§ Exercise:
An image-free, word-for-word version of the records below is to be returned.

Information provided: Begin

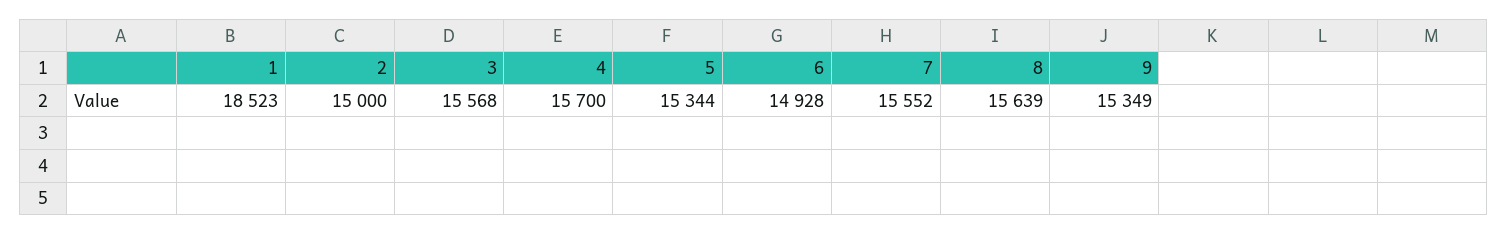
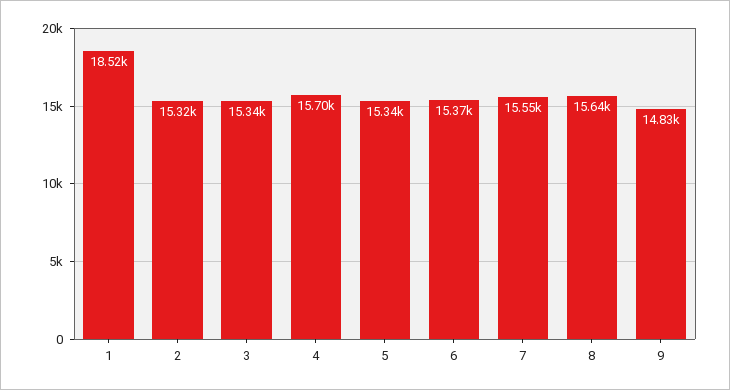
2: 15000 -> 15320
3: 15568 -> 15340
6: 14928 -> 15370
9: 15349 -> 14830

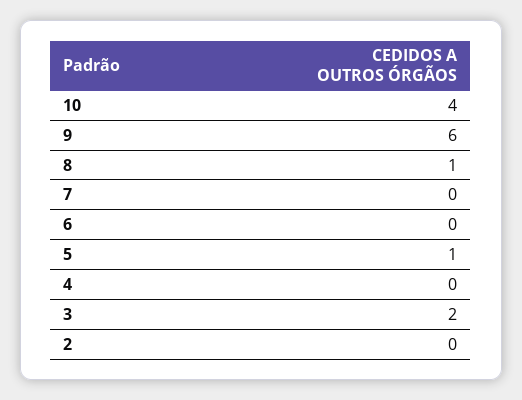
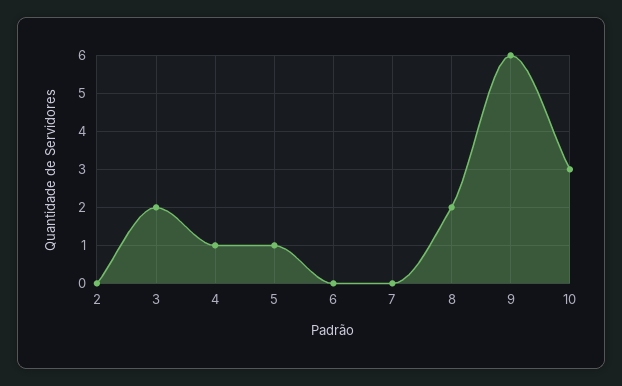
10: 4 -> 3
8: 1 -> 2
4: 0 -> 1

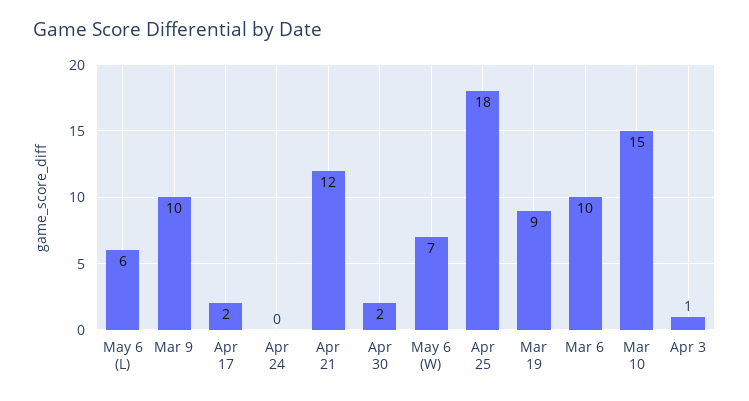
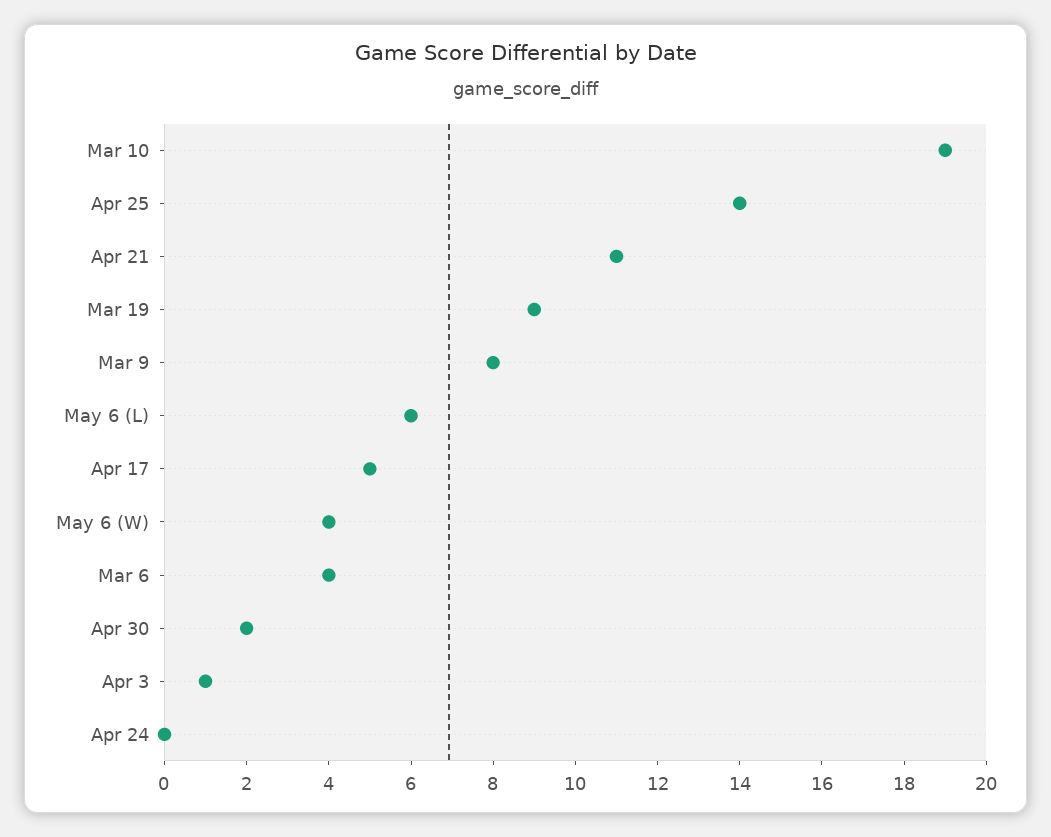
Mar 9: 10 -> 8
Apr 17: 2 -> 5
Apr 21: 12 -> 11
May 6 (W): 7 -> 4
Apr 25: 18 -> 14
Mar 6: 10 -> 4
Mar 10: 15 -> 19

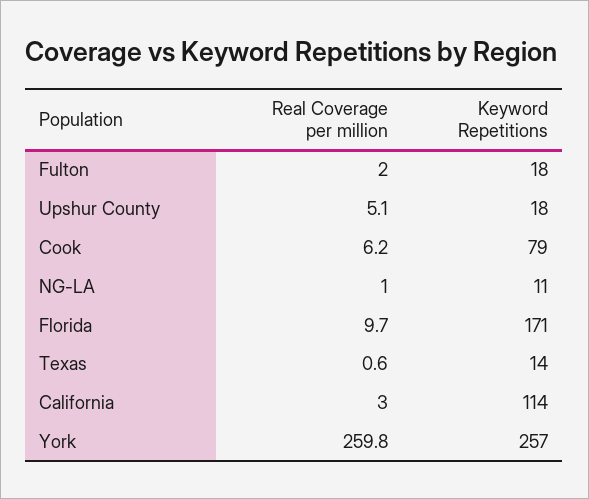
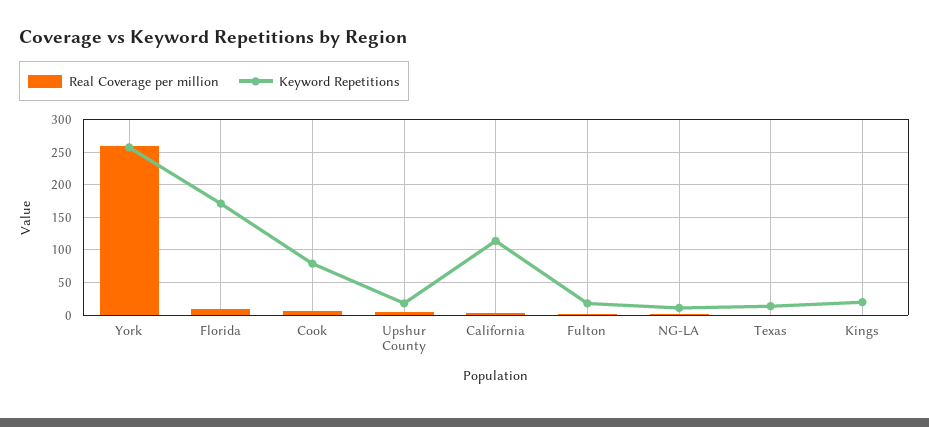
Real Coverage per million, Kings: none -> 0
Keyword Repetitions, Kings: none -> 20

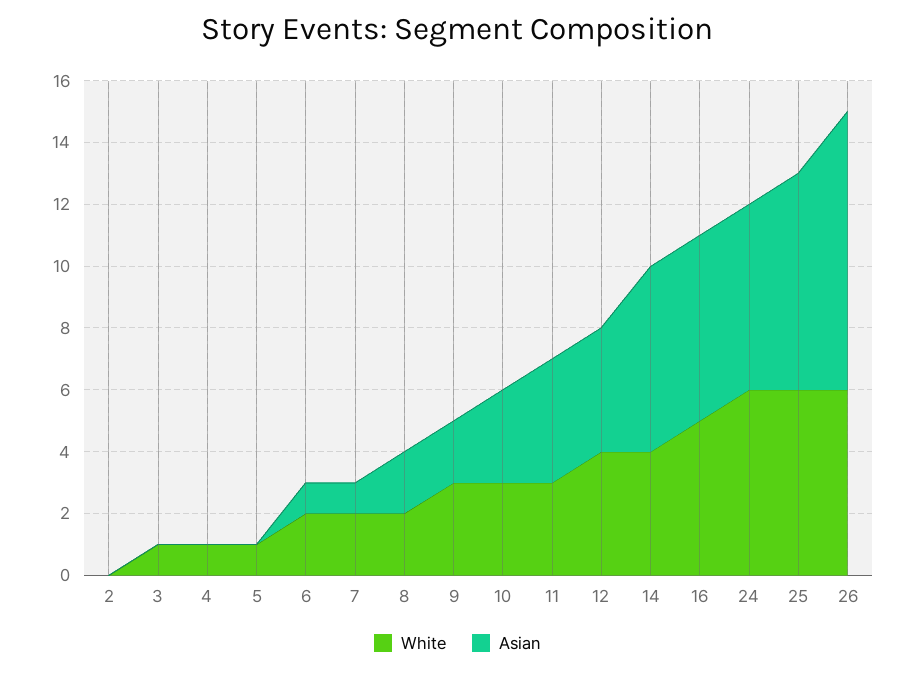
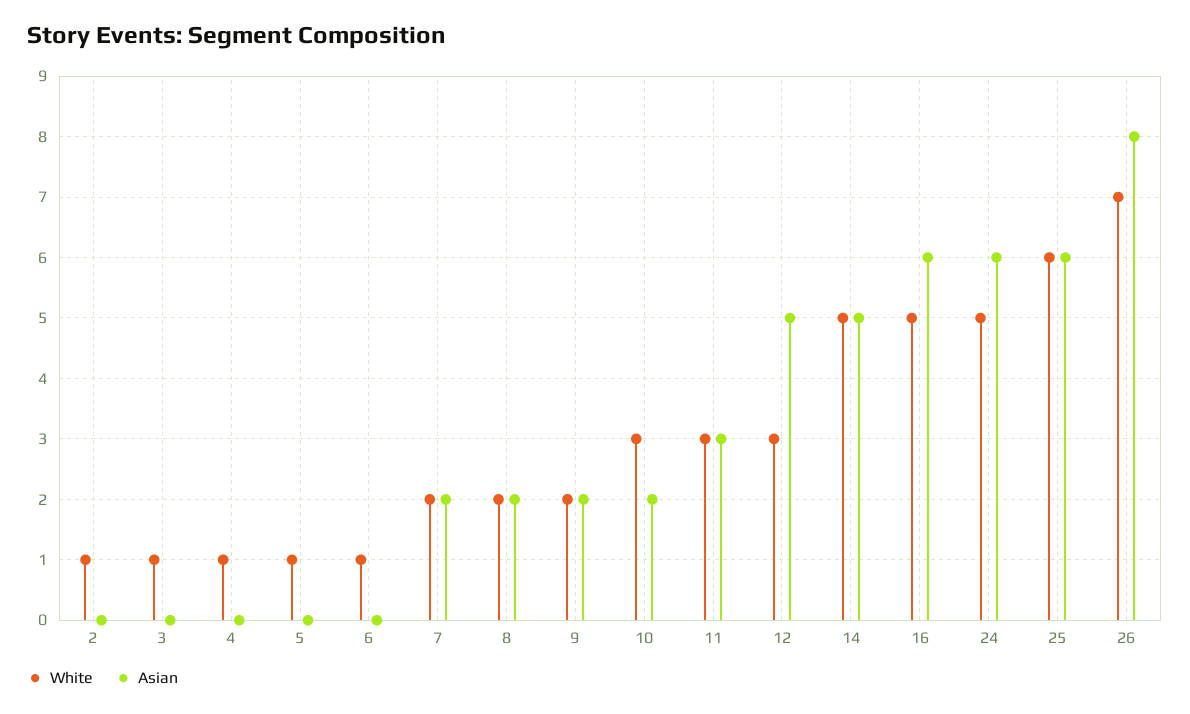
White, 2: 0 -> 1
White, 6: 2 -> 1
Asian, 6: 1 -> 0
Asian, 7: 1 -> 2
White, 9: 3 -> 2
Asian, 10: 3 -> 2
Asian, 11: 4 -> 3
White, 12: 4 -> 3
Asian, 12: 4 -> 5
White, 14: 4 -> 5
Asian, 14: 6 -> 5
White, 24: 6 -> 5
Asian, 25: 7 -> 6
White, 26: 6 -> 7
Asian, 26: 9 -> 8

Information provided: End

§ Expected answer:
2: 15000 -> 15320
3: 15568 -> 15340
6: 14928 -> 15370
9: 15349 -> 14830

10: 4 -> 3
8: 1 -> 2
4: 0 -> 1

Mar 9: 10 -> 8
Apr 17: 2 -> 5
Apr 21: 12 -> 11
May 6 (W): 7 -> 4
Apr 25: 18 -> 14
Mar 6: 10 -> 4
Mar 10: 15 -> 19

Real Coverage per million, Kings: none -> 0
Keyword Repetitions, Kings: none -> 20

White, 2: 0 -> 1
White, 6: 2 -> 1
Asian, 6: 1 -> 0
Asian, 7: 1 -> 2
White, 9: 3 -> 2
Asian, 10: 3 -> 2
Asian, 11: 4 -> 3
White, 12: 4 -> 3
Asian, 12: 4 -> 5
White, 14: 4 -> 5
Asian, 14: 6 -> 5
White, 24: 6 -> 5
Asian, 25: 7 -> 6
White, 26: 6 -> 7
Asian, 26: 9 -> 8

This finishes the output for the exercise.